The most alarming thing about the current AI boom is not the technology itself but the people building it. A pattern has emerged among tech executives that psychiatrists might recognize: grandiose delusions, magical thinking, and an inability to distinguish between aspiration and achievement. Call it AI psychosis.

The condition manifests predictably. CEOs announce that artificial general intelligence is imminent, that their chatbots exhibit "sparks of consciousness," that humanity stands at the threshold of a new epoch. Meanwhile, their products hallucinate facts, struggle with basic arithmetic, and confidently generate nonsense that sounds plausible to humans who do not know better.
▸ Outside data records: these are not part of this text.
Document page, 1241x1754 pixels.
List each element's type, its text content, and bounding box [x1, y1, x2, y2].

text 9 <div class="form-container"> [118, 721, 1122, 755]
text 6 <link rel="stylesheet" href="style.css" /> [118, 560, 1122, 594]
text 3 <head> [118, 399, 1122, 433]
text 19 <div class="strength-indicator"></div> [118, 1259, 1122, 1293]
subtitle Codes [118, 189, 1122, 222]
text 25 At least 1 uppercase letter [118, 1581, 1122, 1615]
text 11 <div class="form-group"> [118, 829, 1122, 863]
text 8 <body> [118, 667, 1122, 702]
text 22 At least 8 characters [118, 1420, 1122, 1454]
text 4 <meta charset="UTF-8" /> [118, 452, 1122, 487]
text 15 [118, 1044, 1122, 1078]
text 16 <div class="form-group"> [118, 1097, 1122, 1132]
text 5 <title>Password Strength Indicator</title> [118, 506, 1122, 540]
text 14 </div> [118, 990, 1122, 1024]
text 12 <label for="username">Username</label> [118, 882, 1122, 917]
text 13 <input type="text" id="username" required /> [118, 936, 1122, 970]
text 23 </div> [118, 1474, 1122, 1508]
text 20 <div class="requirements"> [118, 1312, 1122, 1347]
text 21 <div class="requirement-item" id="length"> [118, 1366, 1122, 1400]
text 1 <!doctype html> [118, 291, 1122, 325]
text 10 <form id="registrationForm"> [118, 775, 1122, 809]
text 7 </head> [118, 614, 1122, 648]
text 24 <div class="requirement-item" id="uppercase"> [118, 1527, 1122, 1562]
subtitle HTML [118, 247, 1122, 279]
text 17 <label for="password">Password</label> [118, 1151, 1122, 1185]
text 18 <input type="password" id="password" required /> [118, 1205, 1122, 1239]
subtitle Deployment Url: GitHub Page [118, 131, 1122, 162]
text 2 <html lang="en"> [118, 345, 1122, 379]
The gap between rhetoric and reality has never been wider.

The feedback loop of delusion

What makes AI psychosis so persistent is the financial incentive structure that rewards it. Venture capitalists have poured hundreds of billions into AI startups over the past three years, and that capital flows most readily to founders who promise transformation rather than incremental improvement. Modesty is punished; hyperbole is rewarded with billion-dollar valuations.
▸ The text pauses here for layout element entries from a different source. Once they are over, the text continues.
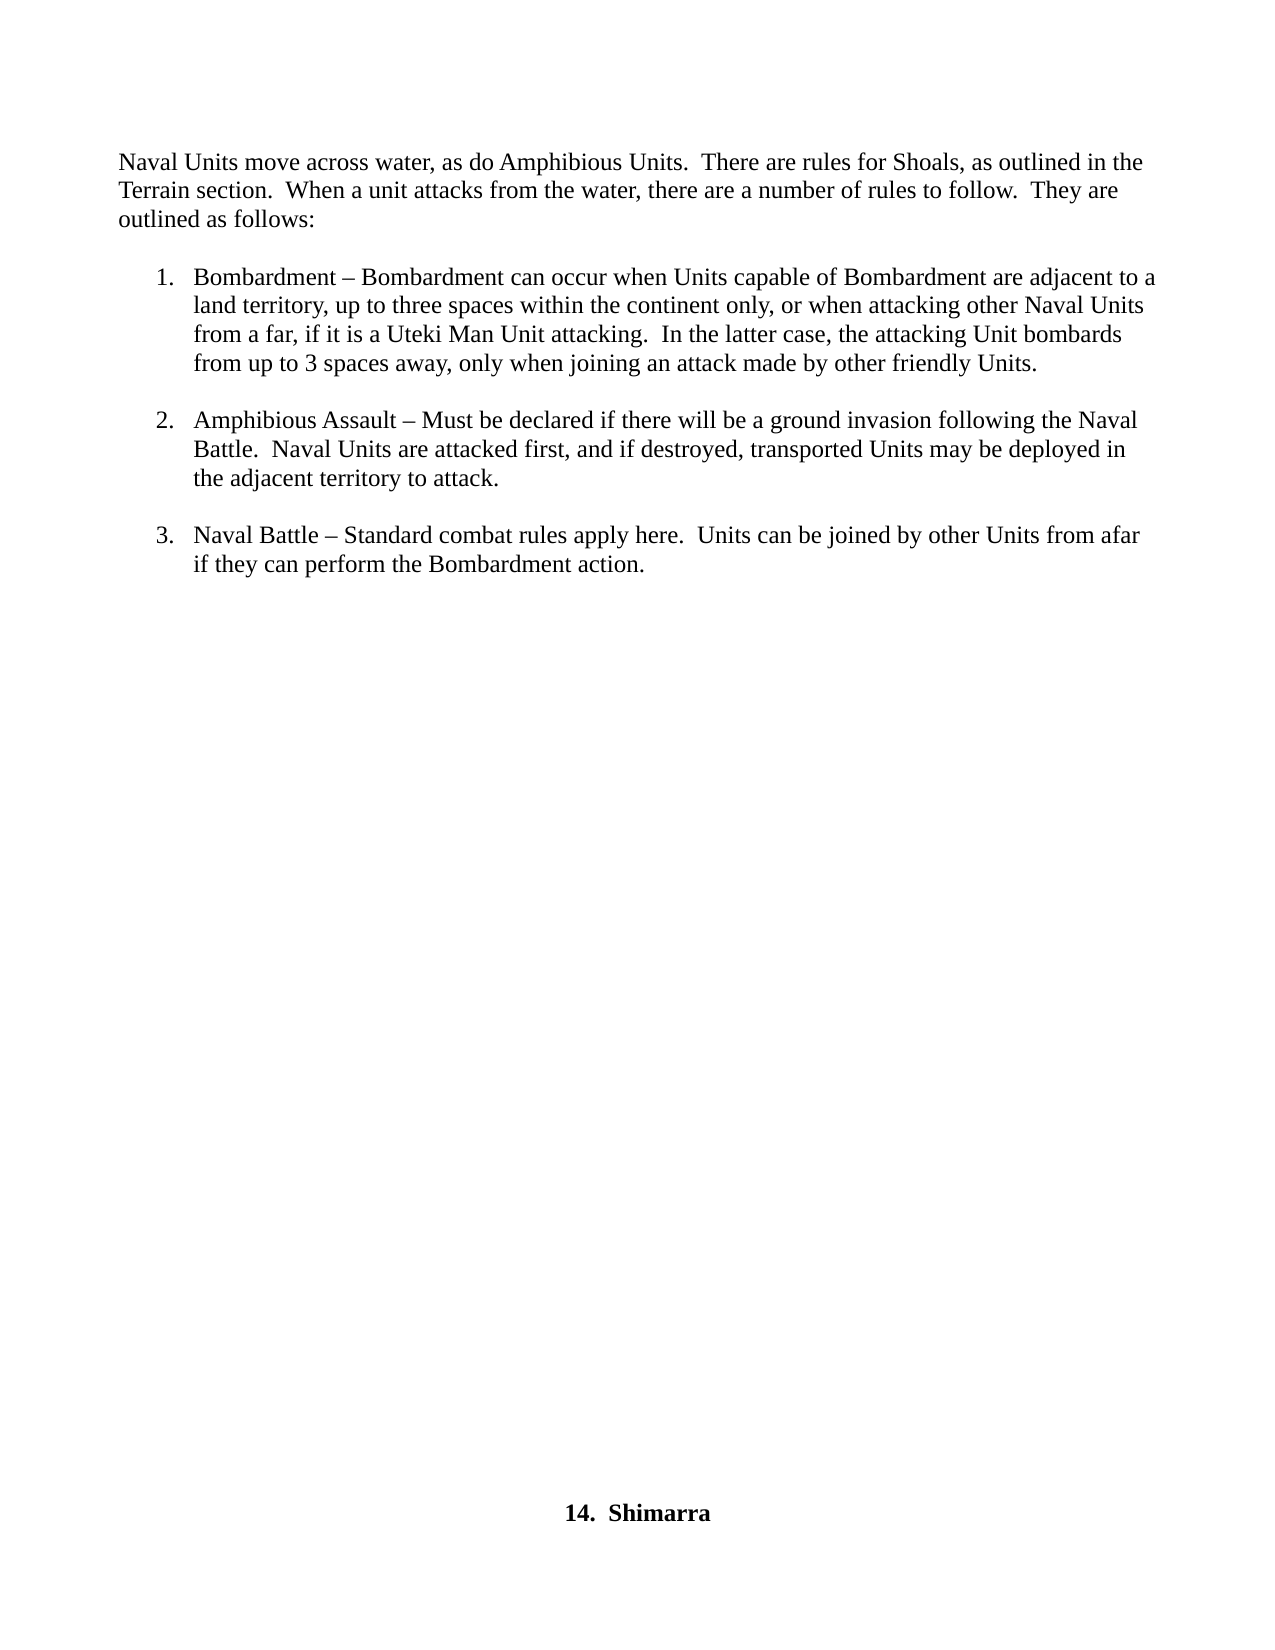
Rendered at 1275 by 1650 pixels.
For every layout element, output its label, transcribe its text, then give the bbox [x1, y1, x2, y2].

list Amphibious Assault – Must be declared if there will be a ground invasion following the Naval Battle. Naval Units are attacked first, and if destroyed, transported Units may be deployed in the adjacent territory to attack. [156, 406, 1157, 492]
text Naval Units move across water, as do Amphibious Units. There are rules for Shoals, as outlined in the Terrain section. When a unit attacks from the water, there are a number of rules to follow. They are outlined as follows: [118, 147, 1157, 233]
list Naval Battle – Standard combat rules apply here. Units can be joined by other Units from afar if they can perform the Bombardment action. [156, 521, 1157, 578]
text 14. Shimarra [118, 1498, 1157, 1527]
list Bombardment – Bombardment can occur when Units capable of Bombardment are adjacent to a land territory, up to three spaces within the continent only, or when attacking other Naval Units from a far, if it is a Uteki Man Unit attacking. In the latter case, the attacking Unit bombards from up to 3 spaces away, only when joining an attack made by other friendly Units. [156, 262, 1157, 377]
The result is a selection effect. Executives who maintain epistemic humility—who acknowledge that large language models are sophisticated pattern-matchers rather than nascent minds—find themselves outcompeted for attention and funding by peers willing to invoke science fiction. The industry's discourse has drifted from engineering into eschatology.

The real casualties

The psychosis would be merely amusing if it did not have consequences. Companies are deploying AI systems in healthcare, criminal justice, and education based on capabilities that exist primarily in press releases. Workers are being displaced not because AI can actually do their jobs but because executives believe it can, or will soon. Regulatory frameworks are being shaped by policymakers who take Silicon Valley's self-assessments at face value.
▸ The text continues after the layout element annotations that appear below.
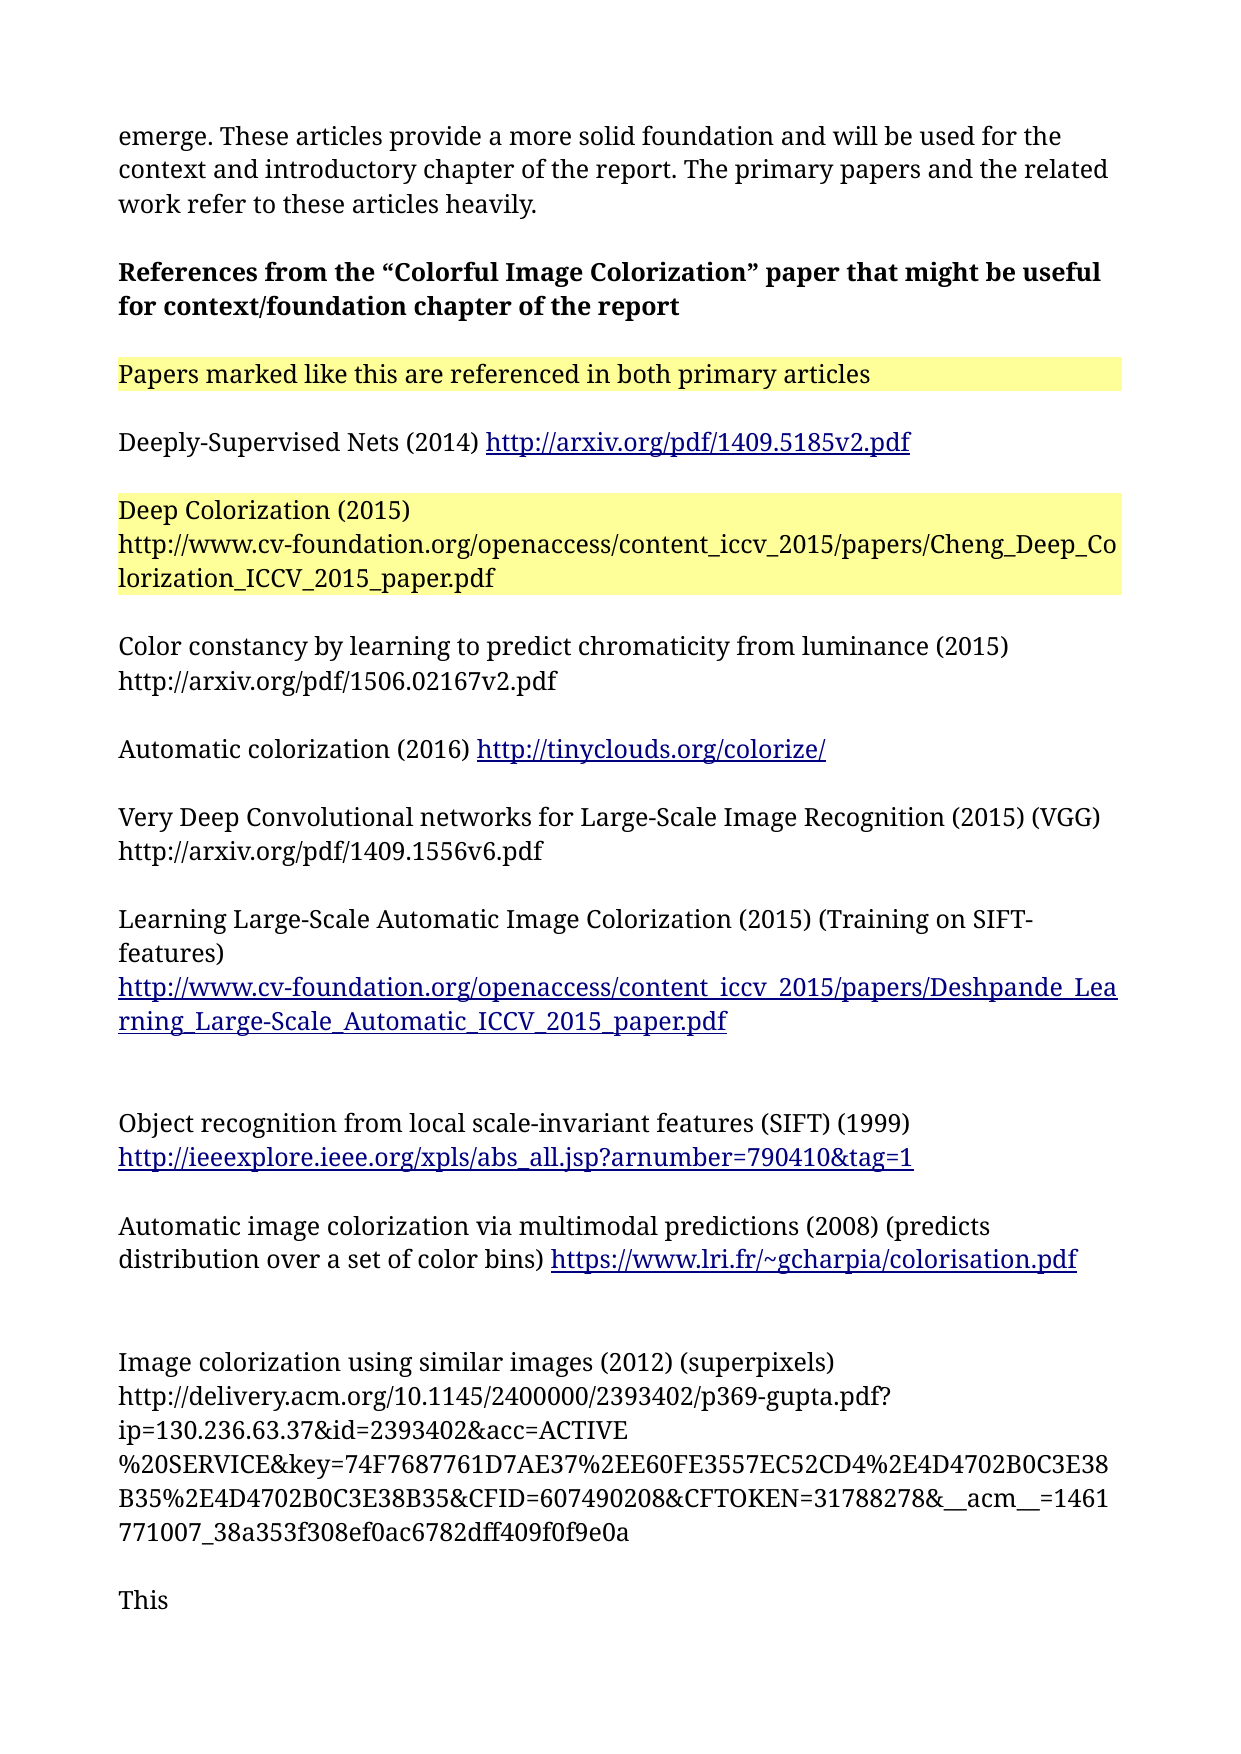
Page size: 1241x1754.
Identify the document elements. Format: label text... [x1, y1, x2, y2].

text Very Deep Convolutional networks for Large-Scale Image Recognition (2015) (VGG) [118, 799, 1122, 833]
text Automatic image colorization via multimodal predictions (2008) (predicts distribution over a set of color bins) https://www.lri.fr/~gcharpia/colorisation.pdf [118, 1208, 1122, 1276]
subtitle Image colorization using similar images (2012) (superpixels) http://delivery.acm.org/10.1145/2400000/2393402/p369-gupta.pdf?ip=130.236.63.37&id=2393402&acc=ACTIVE%20SERVICE&key=74F7687761D7AE37%2EE60FE3557EC52CD4%2E4D4702B0C3E38B35%2E4D4702B0C3E38B35&CFID=607490208&CFTOKEN=31788278&__acm__=1461771007_38a353f308ef0ac6782dff409f0f9e0a [118, 1344, 1122, 1549]
text Object recognition from local scale-invariant features (SIFT) (1999) [118, 1106, 1122, 1140]
text Learning Large-Scale Automatic Image Colorization (2015) (Training on SIFT-features) http://www.cv-foundation.org/openaccess/content_iccv_2015/papers/Deshpande_Learning_Large-Scale_Automatic_ICCV_2015_paper.pdf [118, 902, 1122, 1038]
text Papers marked like this are referenced in both primary articles [118, 357, 1122, 391]
text Deeply-Supervised Nets (2014) http://arxiv.org/pdf/1409.5185v2.pdf [118, 425, 1122, 459]
text http://ieeexplore.ieee.org/xpls/abs_all.jsp?arnumber=790410&tag=1 [118, 1140, 1122, 1174]
text This [118, 1583, 1122, 1617]
text http://arxiv.org/pdf/1409.1556v6.pdf [118, 833, 1122, 867]
text References from the “Colorful Image Colorization” paper that might be useful for context/foundation chapter of the report [118, 254, 1122, 322]
text Color constancy by learning to predict chromaticity from luminance (2015) http://arxiv.org/pdf/1506.02167v2.pdf [118, 629, 1122, 697]
text Automatic colorization (2016) http://tinyclouds.org/colorize/ [118, 731, 1122, 765]
text Deep Colorization (2015) http://www.cv-foundation.org/openaccess/content_iccv_2015/papers/Cheng_Deep_Colorization_ICCV_2015_paper.pdf [118, 493, 1122, 595]
text emerge. These articles provide a more solid foundation and will be used for the context and introductory chapter of the report. The primary papers and the related work refer to these articles heavily. [118, 118, 1122, 220]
Perhaps most troubling is the effect on the engineers themselves. Many of the researchers building these systems express private skepticism about their employers' public claims, yet the culture of AI companies increasingly demands fealty to the transformative narrative. Dissent is career-limiting.

Our take

The technology industry has always been prone to hype cycles, but AI psychosis represents something qualitatively different: a collective break with empirical reality by people who control enormous resources and influence. The cure is not more regulation or less investment but something simpler and harder—executives who can distinguish between what their products do and what they wish their products did. Until that happens, the rest of us should treat Silicon Valley's pronouncements about AI with the same skepticism we reserve for any other patient describing their symptoms.